As we learn about the miracles of the Ten Plagues—the Makkos—and how Hashem majestically took us out of Egypt, there’s a burning question: While it was great that Hashem took klal Yisrael out of Egypt, why did He put us in exile in the first place?
The answer is revealed by the Torah’s reference to Mitzrayim: “Hashem took you (klal Yisrael) out from the kur habarzel (forging pit) from Egypt in order to be a nation to Hashem.” A forging pit is used to heat up iron or metal and rid it of all its impurities. For us, as a nation, our road to purity included a long and bitter enslavement. Mitzrayim was our forging pit. Still, what was unique about Egypt compared to all the other countries?
The Maharal explains that the process of developing and refining one’s inner positive qualities is accomplished by having experiences that are contrary to those qualities. Experiencing an opposite environment will bring out the true positive nature of the person.
The Egyptians were highly immoral and led a very licentious lifestyle. Klal Yisrael was holy, pure and guarded in the area of morality. We were the polar opposites of the Egyptians. The conflict of the two opposing lifestyles was already exhibited when the wife of Potiphar attempted to seduce Yosef. Yosef withstood this temptation and risked suffering tough consequences for his refusing Potiphar’s wife. Taking this moral stand in fact led to his imprisonment in a dungeon for 10 years!
We therefore see that Hashem placed klal Yisrael specifically in Mitzrayim—a place of extremely immoral character—to refine the kedusha (sanctity) in klal Yisrael. Indeed, the purity they maintained in Mitzrayim was of such a high standard that when the Torah mentions the names of each family in each shevet (tribe), it is spelled with the letter “heh” as a prefix and the letter “yud” as a suffix. For example, the family of Chanoch is listed as Hachanochi. The letters yud and heh spell Hashem’s name. Hashem was thereby attesting that each family in each tribe had remained pure and faithful to Hashem, surrounded by Him, throughout their exile in Egypt.
Rav Dessler makes a similar observation. When a person is placed in an environment where people lead a different lifestyle, it can have one of two effects: either the person becomes attracted to and influenced by the new lifestyle, or it serves as a driving force to propel him in the opposite direction. We see this with Avraham who was raised in the home of Terach, one of the biggest idol worshipers, yet Avraham chose to follow Hashem.

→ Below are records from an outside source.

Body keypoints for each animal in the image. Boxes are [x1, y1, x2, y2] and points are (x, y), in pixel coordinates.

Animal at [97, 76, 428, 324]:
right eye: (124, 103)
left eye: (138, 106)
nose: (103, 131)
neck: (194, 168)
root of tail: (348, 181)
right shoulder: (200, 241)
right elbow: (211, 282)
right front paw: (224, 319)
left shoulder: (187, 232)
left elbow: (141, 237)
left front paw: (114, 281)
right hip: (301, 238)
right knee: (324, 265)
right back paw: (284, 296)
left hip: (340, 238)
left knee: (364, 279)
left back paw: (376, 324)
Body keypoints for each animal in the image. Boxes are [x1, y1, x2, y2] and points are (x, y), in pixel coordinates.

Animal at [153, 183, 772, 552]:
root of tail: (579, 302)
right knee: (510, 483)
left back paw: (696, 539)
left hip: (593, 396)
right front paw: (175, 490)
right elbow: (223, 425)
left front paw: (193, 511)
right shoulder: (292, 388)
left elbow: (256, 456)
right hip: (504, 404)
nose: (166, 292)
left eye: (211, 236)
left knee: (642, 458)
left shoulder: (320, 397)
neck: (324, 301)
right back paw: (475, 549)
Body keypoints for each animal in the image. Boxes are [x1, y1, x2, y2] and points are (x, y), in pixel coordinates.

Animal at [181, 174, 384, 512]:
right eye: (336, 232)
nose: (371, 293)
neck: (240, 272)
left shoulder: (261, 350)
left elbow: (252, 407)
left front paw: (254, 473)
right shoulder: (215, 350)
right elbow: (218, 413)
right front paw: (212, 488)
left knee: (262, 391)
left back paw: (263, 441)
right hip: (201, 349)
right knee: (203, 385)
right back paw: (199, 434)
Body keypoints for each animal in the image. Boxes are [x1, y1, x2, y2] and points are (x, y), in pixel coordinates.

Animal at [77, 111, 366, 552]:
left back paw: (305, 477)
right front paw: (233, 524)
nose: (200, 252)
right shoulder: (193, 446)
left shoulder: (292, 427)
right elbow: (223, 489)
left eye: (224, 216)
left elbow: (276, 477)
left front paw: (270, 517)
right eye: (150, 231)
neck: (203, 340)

Rav Wolbe often quoted his rebbe, Reb Yerucham Levovitz, who said that Hashem does not challenge us in our area of our weaknesses—only in the area of our strengths. Hashem is the ultimate trainer/coach, always presenting us with a challenge to help develop our spiritual muscles.
With the start of Sefer Shemos, we begin the period of shovavim (an acronym for the parshios of Shemos through Mishpatim), a period that is designed to work on areas of family purity.
We live in a generation and society with many decadent behaviors. We might feel we are vulnerable in this area and the challenge is overwhelming. In truth, it’s the opposite, for we are inherently kadosh (holy). We are placed in this environment to help us shine. In our generation, a person has access to see the most immoral behaviors with the click of a button. Yet, so many people choose to guard themselves against this choice, to maintain their purity, even installing filters on their phones and computers to prevent access to immoral websites. This is not a sign of weakness. On the contrary, it is a sign of strength by making an active choice to ensure sanctity.
Let us keep refining our quality of family purity and use our society as an instrument to help us refine our own sanctity. Like our time in the gym, the results may not be seen immediately, but after a few months, we’ll be amazed at our spiritual growth.